**Text shown:**
================================
A sermon for the sixth Sunday after Pentecost, July 12, 2020
Trinity Episcopal Church of Morrisania, Bronx, New York
Jesus was at the beach, as many of us would like to be during the summer. Today’s Gospel says he “sat beside the sea.” Then it got way too crowded, so he got on a boat and started to tell the people stories.
The parable of the Sower is well known, though people today may not be as well-acquainted with the behavior of seeds and plants as Jesus’ first hearers would have been. The image is of a farmer or farmhand planting grain in the spring. Today, this is done with large machines that plant all the seeds in precise rows at a very high volume per minute. A farmer in ancient times had to do all this by hand, reaching into his bag of seed and flinging the seed across the plot of ground. The skilled and careful farmer would be sure that most of the seed fell on the good soil that had been tilled; the less careful worker might have more of his seed go astray.
================================
Data records:
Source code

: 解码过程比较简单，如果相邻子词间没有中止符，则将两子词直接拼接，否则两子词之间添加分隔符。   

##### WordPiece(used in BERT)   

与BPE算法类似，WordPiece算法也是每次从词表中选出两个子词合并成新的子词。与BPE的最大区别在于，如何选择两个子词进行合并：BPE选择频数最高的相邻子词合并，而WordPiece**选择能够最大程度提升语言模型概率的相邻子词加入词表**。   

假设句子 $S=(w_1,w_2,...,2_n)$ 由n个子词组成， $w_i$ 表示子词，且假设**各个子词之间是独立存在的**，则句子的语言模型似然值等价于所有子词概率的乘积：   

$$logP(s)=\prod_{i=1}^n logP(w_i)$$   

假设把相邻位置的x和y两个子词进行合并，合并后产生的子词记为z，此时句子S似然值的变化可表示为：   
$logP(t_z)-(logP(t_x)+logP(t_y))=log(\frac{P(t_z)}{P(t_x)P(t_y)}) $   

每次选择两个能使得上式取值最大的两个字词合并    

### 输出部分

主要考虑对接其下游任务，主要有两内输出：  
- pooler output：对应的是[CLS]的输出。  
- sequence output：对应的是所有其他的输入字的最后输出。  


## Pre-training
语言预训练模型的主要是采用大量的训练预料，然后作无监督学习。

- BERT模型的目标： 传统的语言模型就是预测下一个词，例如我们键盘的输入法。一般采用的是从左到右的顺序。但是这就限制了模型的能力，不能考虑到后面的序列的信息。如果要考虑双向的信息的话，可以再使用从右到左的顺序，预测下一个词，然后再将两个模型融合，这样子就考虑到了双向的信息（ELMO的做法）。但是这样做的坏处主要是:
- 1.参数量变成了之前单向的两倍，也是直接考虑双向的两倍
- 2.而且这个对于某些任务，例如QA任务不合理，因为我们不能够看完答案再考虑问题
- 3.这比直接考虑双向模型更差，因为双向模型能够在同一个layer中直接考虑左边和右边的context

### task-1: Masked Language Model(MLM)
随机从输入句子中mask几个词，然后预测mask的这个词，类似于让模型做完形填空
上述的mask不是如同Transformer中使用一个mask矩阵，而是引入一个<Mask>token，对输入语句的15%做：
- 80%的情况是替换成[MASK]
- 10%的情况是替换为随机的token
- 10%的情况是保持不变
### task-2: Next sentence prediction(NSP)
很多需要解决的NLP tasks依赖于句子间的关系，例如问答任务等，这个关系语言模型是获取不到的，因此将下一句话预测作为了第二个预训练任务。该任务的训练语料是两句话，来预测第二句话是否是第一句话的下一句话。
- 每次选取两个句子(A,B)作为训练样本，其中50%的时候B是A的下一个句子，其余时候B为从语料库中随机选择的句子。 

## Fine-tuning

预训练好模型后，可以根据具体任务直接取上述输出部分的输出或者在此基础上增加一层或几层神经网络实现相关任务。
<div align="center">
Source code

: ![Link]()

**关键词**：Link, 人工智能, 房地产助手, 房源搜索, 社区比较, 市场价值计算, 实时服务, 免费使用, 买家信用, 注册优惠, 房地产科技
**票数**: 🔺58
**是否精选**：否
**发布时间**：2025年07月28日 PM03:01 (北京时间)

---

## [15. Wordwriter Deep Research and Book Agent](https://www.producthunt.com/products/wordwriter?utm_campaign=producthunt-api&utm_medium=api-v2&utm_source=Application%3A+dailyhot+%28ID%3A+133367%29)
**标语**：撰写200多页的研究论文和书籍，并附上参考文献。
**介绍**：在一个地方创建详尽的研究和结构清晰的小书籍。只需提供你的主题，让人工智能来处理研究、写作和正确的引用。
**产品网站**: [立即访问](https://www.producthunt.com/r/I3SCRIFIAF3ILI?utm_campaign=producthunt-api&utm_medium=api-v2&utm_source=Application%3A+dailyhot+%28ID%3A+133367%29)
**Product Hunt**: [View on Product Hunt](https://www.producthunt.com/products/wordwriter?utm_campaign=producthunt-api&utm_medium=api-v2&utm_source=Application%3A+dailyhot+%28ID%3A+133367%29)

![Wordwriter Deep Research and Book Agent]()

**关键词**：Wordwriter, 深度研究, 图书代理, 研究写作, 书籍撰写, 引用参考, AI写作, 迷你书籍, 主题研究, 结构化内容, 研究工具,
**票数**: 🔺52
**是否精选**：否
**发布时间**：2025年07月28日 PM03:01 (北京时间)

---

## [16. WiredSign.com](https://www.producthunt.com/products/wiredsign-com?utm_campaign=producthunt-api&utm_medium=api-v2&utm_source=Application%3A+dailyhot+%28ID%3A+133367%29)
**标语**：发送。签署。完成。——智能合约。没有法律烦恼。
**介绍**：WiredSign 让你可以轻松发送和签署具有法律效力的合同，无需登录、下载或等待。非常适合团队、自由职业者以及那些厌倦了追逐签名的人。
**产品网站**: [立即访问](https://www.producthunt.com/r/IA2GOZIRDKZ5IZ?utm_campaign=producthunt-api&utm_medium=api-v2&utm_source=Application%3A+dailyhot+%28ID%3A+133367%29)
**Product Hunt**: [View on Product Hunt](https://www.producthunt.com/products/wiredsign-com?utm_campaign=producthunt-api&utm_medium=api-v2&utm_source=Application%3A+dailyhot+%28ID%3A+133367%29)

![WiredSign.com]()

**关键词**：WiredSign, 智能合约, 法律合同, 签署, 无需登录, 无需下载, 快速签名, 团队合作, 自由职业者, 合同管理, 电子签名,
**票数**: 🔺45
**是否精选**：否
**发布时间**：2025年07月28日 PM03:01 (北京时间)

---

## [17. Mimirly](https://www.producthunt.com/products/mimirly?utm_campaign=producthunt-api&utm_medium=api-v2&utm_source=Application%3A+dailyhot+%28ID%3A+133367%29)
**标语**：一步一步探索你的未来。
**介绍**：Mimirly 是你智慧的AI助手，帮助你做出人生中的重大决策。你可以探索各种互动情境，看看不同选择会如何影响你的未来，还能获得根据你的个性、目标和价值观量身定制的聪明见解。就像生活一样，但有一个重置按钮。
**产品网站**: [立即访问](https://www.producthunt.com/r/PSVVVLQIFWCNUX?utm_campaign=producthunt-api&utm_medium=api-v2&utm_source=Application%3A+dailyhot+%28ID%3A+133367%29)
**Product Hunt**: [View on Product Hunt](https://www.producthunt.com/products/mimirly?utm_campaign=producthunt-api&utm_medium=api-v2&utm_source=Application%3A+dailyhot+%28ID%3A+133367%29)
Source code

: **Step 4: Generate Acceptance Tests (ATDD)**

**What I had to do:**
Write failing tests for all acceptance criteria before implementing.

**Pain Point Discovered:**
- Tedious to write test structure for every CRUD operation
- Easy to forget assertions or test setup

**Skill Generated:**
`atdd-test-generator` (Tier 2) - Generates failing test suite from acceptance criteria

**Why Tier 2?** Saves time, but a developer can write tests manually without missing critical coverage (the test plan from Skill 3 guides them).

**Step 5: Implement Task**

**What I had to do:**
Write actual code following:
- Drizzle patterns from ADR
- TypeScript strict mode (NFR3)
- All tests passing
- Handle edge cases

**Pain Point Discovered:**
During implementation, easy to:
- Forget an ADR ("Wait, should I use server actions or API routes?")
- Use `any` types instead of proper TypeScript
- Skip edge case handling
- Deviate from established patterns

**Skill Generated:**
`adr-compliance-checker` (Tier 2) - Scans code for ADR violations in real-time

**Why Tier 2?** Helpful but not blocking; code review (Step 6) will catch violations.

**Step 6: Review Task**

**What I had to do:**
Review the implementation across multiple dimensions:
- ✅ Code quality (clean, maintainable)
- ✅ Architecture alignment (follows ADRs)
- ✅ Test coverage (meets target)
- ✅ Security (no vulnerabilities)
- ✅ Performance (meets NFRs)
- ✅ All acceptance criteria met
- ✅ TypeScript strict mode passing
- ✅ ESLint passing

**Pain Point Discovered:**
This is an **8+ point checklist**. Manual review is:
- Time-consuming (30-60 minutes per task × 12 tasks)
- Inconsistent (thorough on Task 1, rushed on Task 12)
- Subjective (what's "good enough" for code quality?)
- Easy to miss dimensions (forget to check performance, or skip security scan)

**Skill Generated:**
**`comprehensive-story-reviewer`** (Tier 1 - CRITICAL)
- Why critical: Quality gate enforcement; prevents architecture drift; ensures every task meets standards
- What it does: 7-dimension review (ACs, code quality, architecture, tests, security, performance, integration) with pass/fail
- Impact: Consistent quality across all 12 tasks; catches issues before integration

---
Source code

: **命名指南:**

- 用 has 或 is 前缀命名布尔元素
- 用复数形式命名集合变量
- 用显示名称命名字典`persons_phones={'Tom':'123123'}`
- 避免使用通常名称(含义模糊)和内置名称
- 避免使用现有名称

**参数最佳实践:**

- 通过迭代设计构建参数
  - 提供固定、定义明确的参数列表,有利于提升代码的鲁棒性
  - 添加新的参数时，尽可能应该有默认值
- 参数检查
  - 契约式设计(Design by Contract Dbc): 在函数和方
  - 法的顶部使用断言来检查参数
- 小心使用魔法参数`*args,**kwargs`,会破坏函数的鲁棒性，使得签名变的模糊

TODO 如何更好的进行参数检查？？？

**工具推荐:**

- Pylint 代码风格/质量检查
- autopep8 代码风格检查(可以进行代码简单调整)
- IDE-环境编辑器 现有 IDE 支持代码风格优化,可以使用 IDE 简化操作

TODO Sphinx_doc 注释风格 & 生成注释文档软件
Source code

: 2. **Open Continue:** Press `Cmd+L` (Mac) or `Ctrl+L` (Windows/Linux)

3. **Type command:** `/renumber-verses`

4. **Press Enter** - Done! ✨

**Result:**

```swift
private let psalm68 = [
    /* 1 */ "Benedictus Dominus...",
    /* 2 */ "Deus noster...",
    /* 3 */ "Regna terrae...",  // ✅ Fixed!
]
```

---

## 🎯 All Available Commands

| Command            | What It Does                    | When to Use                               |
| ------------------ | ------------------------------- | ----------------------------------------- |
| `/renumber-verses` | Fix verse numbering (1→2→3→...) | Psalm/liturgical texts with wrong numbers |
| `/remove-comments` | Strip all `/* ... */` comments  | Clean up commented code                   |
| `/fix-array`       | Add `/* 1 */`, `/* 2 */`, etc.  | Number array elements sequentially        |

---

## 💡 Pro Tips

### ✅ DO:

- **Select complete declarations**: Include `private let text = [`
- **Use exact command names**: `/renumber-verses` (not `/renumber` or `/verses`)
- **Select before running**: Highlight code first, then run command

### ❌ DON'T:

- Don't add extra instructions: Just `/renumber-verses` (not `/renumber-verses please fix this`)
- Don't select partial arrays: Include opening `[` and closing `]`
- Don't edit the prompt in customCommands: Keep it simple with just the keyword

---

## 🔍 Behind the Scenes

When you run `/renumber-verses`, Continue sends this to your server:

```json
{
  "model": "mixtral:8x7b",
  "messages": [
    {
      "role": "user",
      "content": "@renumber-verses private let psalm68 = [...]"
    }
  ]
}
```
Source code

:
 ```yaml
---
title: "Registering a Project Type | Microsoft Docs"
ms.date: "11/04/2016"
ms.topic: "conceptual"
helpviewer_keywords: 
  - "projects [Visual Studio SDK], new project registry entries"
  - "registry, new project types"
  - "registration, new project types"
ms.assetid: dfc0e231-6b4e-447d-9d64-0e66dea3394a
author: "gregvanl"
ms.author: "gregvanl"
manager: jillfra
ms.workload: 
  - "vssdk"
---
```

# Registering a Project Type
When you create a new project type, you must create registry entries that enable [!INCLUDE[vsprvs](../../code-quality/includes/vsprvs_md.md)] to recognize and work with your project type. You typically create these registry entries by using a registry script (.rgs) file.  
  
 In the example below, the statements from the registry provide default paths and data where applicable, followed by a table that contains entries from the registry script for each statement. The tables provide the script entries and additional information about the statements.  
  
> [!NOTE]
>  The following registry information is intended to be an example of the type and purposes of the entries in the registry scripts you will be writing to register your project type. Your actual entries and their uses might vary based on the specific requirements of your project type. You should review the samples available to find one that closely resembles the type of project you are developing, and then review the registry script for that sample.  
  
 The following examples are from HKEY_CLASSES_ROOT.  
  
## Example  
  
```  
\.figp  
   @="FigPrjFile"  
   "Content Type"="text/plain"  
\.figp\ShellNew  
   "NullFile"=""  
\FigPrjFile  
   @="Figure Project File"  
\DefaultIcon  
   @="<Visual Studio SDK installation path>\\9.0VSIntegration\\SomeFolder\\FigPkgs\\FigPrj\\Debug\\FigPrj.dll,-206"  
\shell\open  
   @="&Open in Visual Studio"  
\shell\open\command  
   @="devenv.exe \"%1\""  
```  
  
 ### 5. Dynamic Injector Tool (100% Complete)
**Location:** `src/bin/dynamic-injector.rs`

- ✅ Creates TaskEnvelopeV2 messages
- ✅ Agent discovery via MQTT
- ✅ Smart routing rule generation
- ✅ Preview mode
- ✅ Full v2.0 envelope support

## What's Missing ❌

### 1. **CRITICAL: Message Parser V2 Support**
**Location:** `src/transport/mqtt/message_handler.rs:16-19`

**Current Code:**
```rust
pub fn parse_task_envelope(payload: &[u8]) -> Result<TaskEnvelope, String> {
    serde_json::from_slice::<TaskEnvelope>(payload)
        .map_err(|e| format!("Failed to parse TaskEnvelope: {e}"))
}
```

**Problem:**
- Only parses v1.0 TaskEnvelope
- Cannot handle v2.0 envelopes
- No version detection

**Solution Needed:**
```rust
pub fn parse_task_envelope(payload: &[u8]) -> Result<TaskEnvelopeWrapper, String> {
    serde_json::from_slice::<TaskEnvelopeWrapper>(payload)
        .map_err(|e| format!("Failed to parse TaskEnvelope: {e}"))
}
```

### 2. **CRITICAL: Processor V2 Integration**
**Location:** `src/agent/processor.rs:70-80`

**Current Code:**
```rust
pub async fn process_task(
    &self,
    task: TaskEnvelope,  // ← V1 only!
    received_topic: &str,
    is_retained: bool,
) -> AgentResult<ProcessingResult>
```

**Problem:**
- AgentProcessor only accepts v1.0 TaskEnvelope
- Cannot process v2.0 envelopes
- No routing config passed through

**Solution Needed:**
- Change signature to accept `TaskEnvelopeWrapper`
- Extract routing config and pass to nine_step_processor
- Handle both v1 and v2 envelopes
================================
**Requirement 1:**
Sum up the sermon on the parable of the Sower in two sentences.
**Requirement 2:**
Proceed with the sermon on the parable of the Sower, picking up after its last sentence.
The records play no part in the work here.

**Response area 1:**
When the crowd by the sea grew too large, Jesus got on a boat and began telling the people stories. The sermon explains that the parable of the Sower pictures a farmer planting grain by hand in spring, flinging seed so that a careful worker landed most of it on tilled soil while a careless one let more go astray, unlike today's machines that plant in precise rows.

**Response area 2:**
Some waste was the norm, as Jesus’ listeners knew full well, so it’s not as though they would think that some seed landing on a footpath, or rocks, or thorns, meant that the farmer was not realistic, or even a particularly careless fellow. The last section of today’s gospel reading has an allegorical interpretation of the parable. It is portrayed as being in another context at another time. Certainly, that allegory is a common way that this story has been interpreted, but there is good reason to believe that Jesus first presented the story to be listened to and understood literally, on its face as a story about the familiar world.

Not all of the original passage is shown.